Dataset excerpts
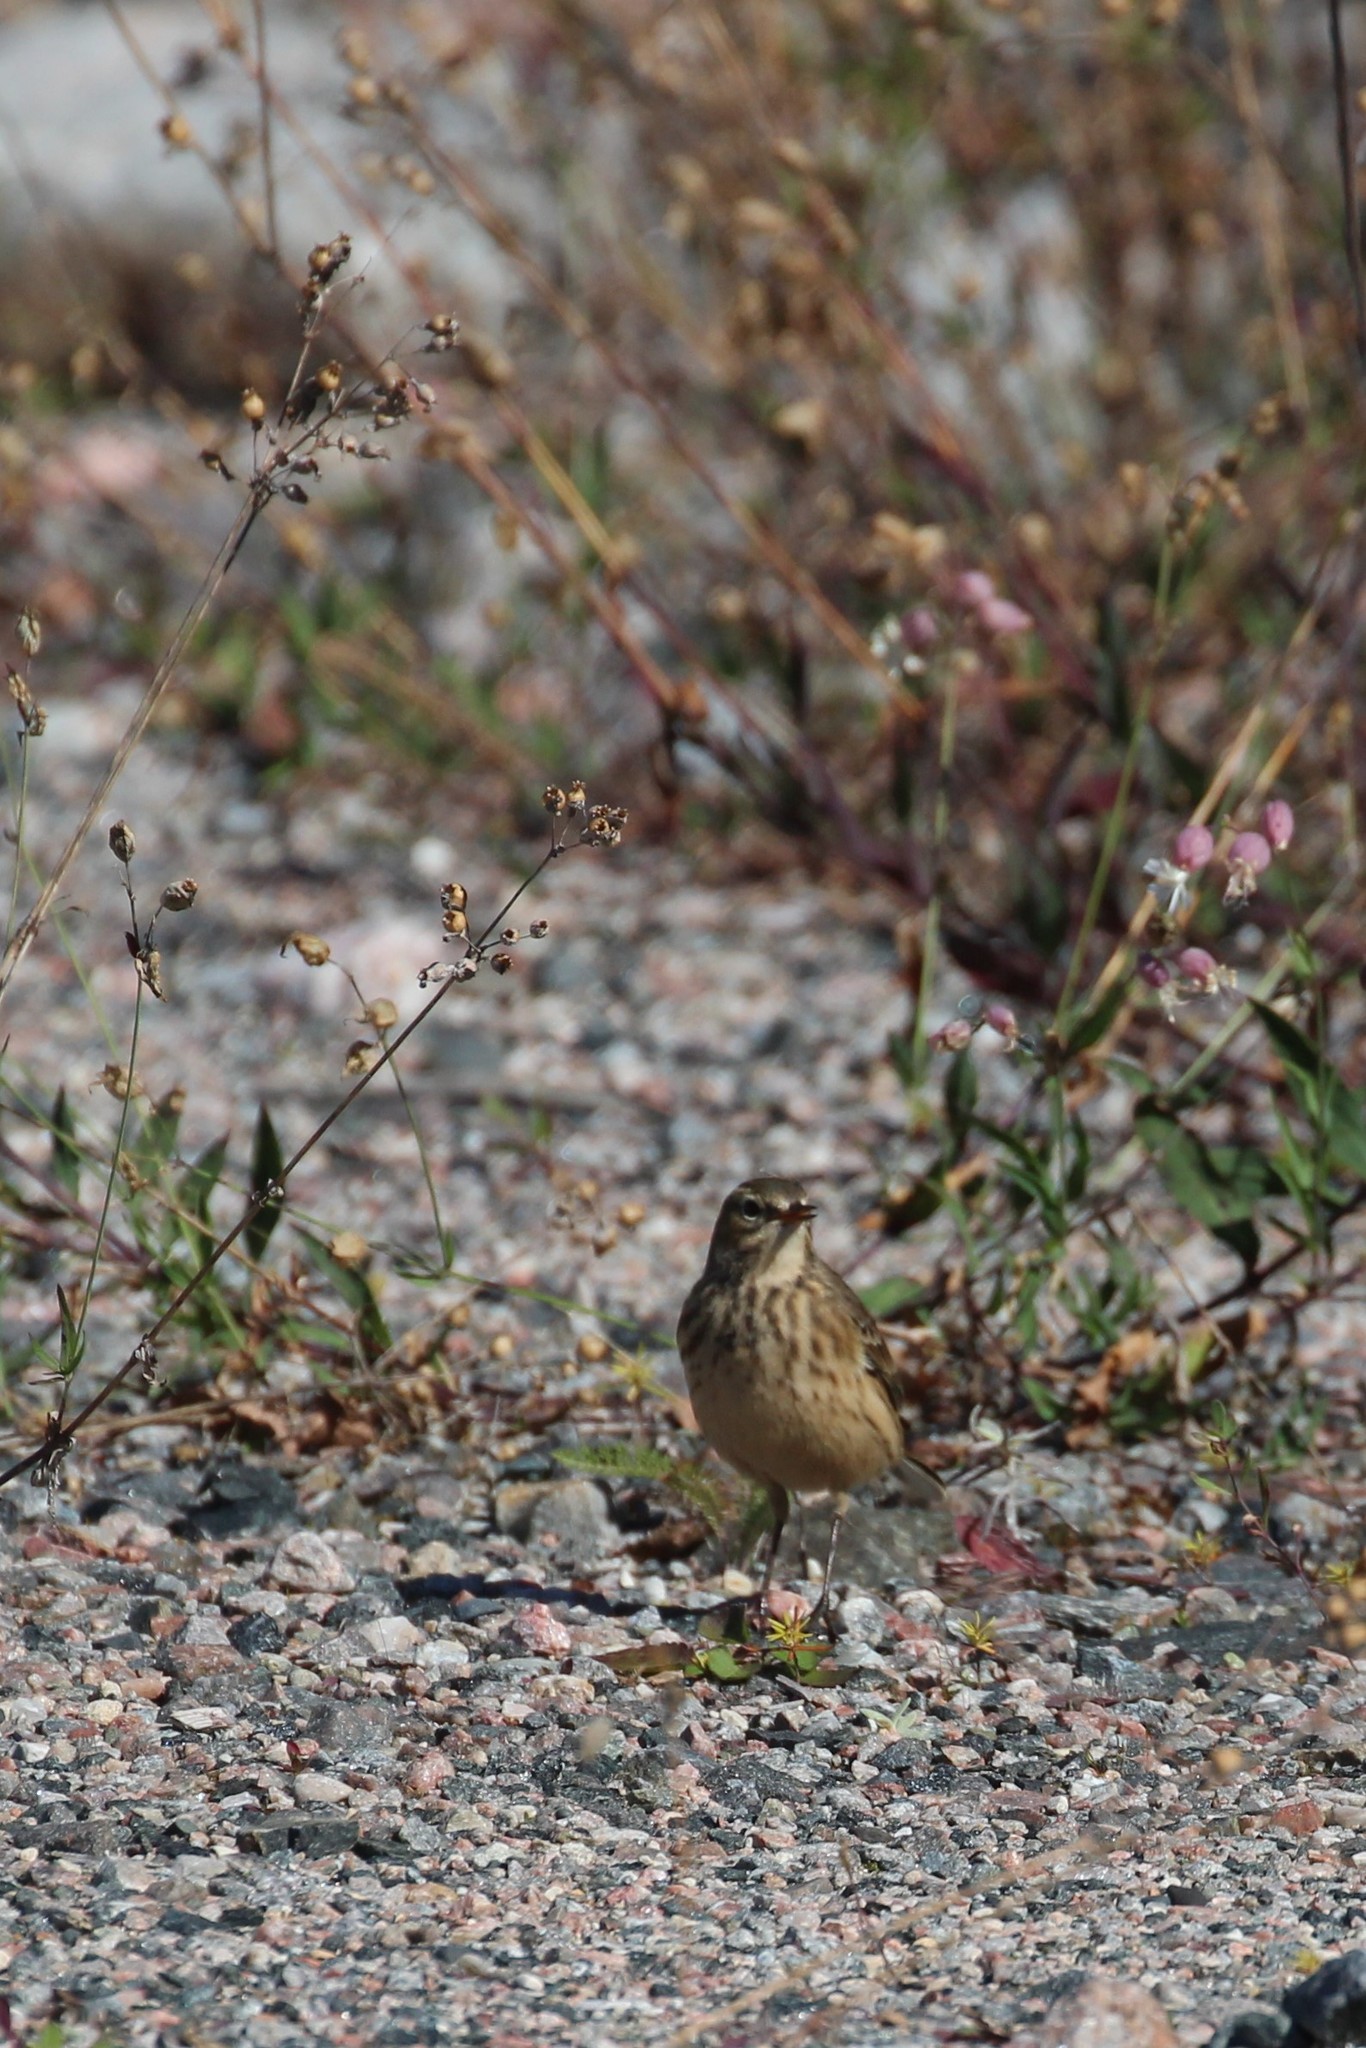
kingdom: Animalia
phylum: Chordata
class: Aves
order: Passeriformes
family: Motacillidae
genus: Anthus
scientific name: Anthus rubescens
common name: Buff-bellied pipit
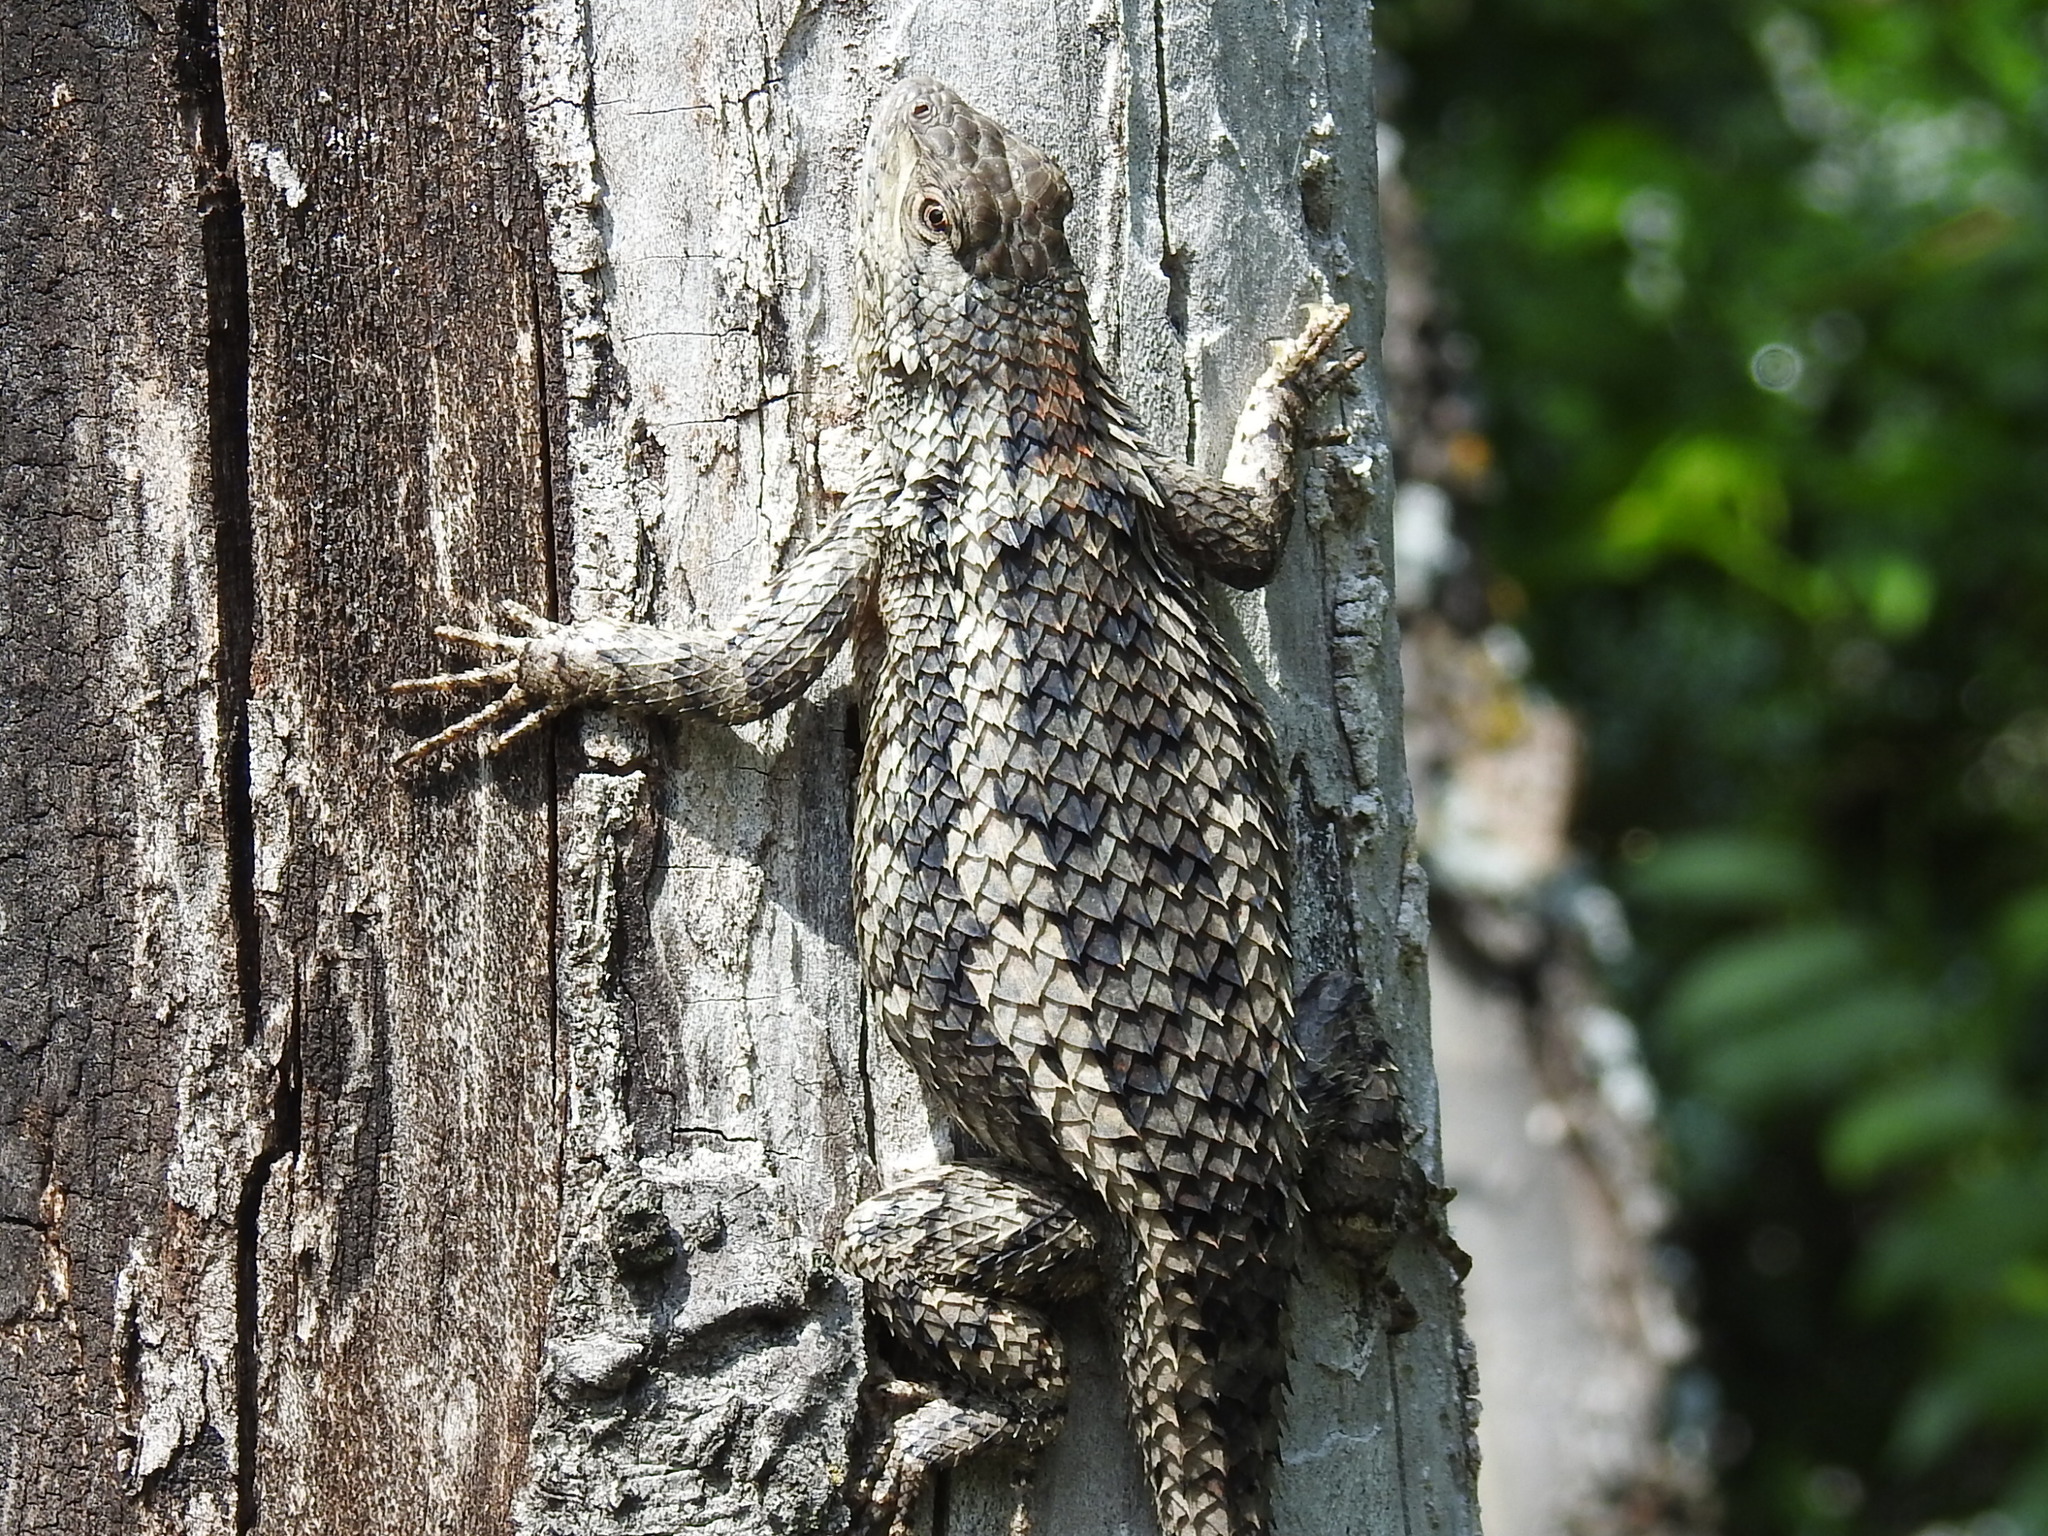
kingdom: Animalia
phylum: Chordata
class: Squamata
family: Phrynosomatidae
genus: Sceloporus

* **THE TASK**
Rewrite the lines from the one containing "scientific name: Anthus rubescens" through the end of the records, swapping "common name" for "vernacular name" and changing nothing else. Omit the pictures from your answer.

* **ANSWER TO THE TASK**
scientific name: Anthus rubescens
vernacular name: Buff-bellied pipit
kingdom: Animalia
phylum: Chordata
class: Squamata
family: Phrynosomatidae
genus: Sceloporus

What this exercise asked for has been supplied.